Jamais je n’oserais écrire cette histoire si ma mère était encore de ce monde. Et s’il existe une vie après la mort, je demande à son âme, d’ores et déjà, de me pardonner.
Maman a sans doute vu le jour à la fin des années vingt ou au début des années trente. À cette époque, au Vietnam, dans la campagne profonde, personne n’allait à la mairie pour déclarer une naissance. Souvent, on la reliait à une catastrophe naturelle qui s’était produite. Par exemple, l’année du grand incendie qui avait détruit toutes les rizières, ou celle de l’inondation causée par des pluies diluviennes qui avaient ravagé le village. Mais quelle importance ? À mes yeux, elle n’a pas d’âge.
Ma mère passa son enfance entre les rizières, les rivières coulant vers le delta du Mékong et surtout dans le jardin labyrinthique de ses parents. C’était plutôt une ferme arboricole où l’on cultivait des arbres fruitiers. Sa famille les vendait aux petits commerçants locaux, qui les revendaient ensuite sur les marchés flottants.
Dans cet aperçu du paradis poussaient des jacquiers, des cocotiers, des ramboutans, et pleins d’autres arbres, y compris le roi des fruits, le durian. Le fruit favori de ma mère !
Si, d’instinct, vous retenez votre respiration et portez votre main à votre nez, vous êtes un connaisseur des fruits exotiques ! Pour les autres, sachez que ce fruit est le plus dégoûtant du monde, que sa consommation est interdite dans les espaces publics, y compris les hôtels, à cause de son odeur infecte.

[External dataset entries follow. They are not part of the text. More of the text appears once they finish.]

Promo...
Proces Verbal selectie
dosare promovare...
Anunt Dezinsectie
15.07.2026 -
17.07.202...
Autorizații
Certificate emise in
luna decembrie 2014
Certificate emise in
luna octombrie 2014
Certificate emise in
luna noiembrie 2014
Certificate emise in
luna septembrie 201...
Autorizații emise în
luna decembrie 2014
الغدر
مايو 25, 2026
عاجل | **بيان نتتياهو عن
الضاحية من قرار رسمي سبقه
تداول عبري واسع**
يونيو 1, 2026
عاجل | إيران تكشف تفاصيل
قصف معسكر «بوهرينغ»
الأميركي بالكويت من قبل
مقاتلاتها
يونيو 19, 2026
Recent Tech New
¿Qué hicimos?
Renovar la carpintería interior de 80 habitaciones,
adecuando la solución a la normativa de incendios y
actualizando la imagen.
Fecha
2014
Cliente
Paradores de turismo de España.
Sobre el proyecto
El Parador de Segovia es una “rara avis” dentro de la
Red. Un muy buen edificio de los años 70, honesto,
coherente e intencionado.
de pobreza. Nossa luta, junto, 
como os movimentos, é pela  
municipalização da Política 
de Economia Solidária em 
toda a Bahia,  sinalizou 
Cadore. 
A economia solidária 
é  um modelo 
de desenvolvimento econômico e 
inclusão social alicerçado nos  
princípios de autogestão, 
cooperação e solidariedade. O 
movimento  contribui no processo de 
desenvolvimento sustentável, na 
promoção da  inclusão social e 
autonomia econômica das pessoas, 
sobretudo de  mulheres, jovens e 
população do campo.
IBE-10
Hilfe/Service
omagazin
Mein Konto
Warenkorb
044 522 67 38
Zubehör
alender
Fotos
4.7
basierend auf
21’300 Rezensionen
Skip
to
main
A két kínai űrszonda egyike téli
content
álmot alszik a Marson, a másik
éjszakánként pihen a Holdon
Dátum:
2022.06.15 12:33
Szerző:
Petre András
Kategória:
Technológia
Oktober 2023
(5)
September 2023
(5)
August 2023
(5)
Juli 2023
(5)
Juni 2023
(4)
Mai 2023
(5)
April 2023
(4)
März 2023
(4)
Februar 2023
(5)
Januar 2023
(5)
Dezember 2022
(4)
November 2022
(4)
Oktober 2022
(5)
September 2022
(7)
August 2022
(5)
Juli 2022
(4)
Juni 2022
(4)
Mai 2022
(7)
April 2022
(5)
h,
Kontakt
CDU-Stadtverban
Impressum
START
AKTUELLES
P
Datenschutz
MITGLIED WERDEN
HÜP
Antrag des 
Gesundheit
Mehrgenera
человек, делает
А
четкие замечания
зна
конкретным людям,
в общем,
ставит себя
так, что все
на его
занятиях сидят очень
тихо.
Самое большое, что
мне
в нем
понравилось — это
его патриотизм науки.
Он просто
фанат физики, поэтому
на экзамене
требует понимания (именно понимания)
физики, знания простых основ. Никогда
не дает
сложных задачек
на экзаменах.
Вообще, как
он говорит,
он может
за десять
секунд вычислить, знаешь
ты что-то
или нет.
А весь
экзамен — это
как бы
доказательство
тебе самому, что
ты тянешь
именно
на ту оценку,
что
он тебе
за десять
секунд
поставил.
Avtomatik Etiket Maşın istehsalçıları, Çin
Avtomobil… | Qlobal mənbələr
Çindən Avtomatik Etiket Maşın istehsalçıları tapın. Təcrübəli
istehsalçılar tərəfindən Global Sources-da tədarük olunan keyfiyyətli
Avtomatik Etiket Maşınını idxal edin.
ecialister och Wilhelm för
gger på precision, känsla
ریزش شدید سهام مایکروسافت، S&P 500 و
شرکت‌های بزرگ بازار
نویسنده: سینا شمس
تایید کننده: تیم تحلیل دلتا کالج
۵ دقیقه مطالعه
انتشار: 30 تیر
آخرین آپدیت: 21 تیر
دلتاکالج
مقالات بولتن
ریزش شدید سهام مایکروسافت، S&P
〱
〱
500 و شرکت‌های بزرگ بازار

Je n’ai jamais compris pourquoi maman adorait tant manger le durian. Elle pouvait certifier si le fruit était vide ou plein, prêt ou pas à être dégusté, les yeux fermés. Mieux, elle avait extrait son essence et l’utilisait comme parfum (ma mère était une chimiste autodidacte ; à 10 ans, elle savait comment distiller l’alcool de riz pour ses grands frères).
À l’opposé de ma mère, je ne supporte pas cette odeur. Il suffit d’une légère brise pour que je vomisse et tombe dans les pommes. Elle voyait pourtant que ce fruit du diable et moi n’étions pas amis comme cochon ; cependant, elle continua à en manger et à s’en parfumer avec. Aucune senteur au monde n’est plus subtile que l’odeur du durian, me répétait-elle.
J’avais prié ardemment pour que les durians disparaissent à la surface de la terre. Et quelque chose s’est produite.
Le Vietnam du Sud tomba dans les mains des communistes. Les millions de Vietnamiens ont fui le pays, y compris ma famille.
Notre arrivée en Belgique marqua un nouveau tournant pour nous. C’était très difficile, ayant fui le pays les mains vides, nous étions plus pauvres que pauvres. De nature optimiste, je me suis dit que c’était un mal pour un bien, car dans ce pays d’accueil, où il pleut en moyenne trois cents jours par an, il était impossible pour maman de faire pousser du durian. En revanche, maman se mettait à faire des nems et à les vendre au marché. En conséquence, pendant les deux décennies suivantes, je sentais l’odeur des nems à des kilomètres.
Et puis les Chinois sont arrivés ! Ils ont inondé les supermarchés de bonbons durian. Je me rappelle comme hier quand papa lui en offrit un sachet, maman fondit en larmes. Après des années de privation, maman en consomma à outrance. Elle se moquait même de son taux de glycémie. Si elle devait mourir de son diabète, au moins, son sang aurait l’odeur du durian.
Quand j’ai fini mes études et suis entrée dans la vie active, mes parents sont partis vivre en Australie. Là-bas, aucun de mes onze frères et sœurs ne se plaignait de ses bonbons durian. Tandis que moi, même au téléphone à l’autre bout de la planète, j’ai senti que l’odeur durian planait dans la pièce.
Lorsque son médecin nous annonça que ses jours étaient comptés, je suis venue à Melbourne pour l’accompagner dans son dernier voyage. À l’hôpital, malgré l’interdiction de consommer du durian, je lui ai apporté un gâteau durian. Sur son lit de mort, nous l’avons dégusté ensemble, une cuillère pour elle, une cuillère pour moi. Ses yeux pétillaient de bonheur, tandis que les miens étaient noyés de larmes. Je faisais croire à maman que je pleurais à cause de l’odeur, elle riait aux éclats. Puis elle nous quitta, sourire aux lèvres.
Aujourd’hui, si je pouvais encore serrer ma mère dans mes bras, je lui dirais que son parfum me rappelle l’odeur du jardin de ma grand-mère.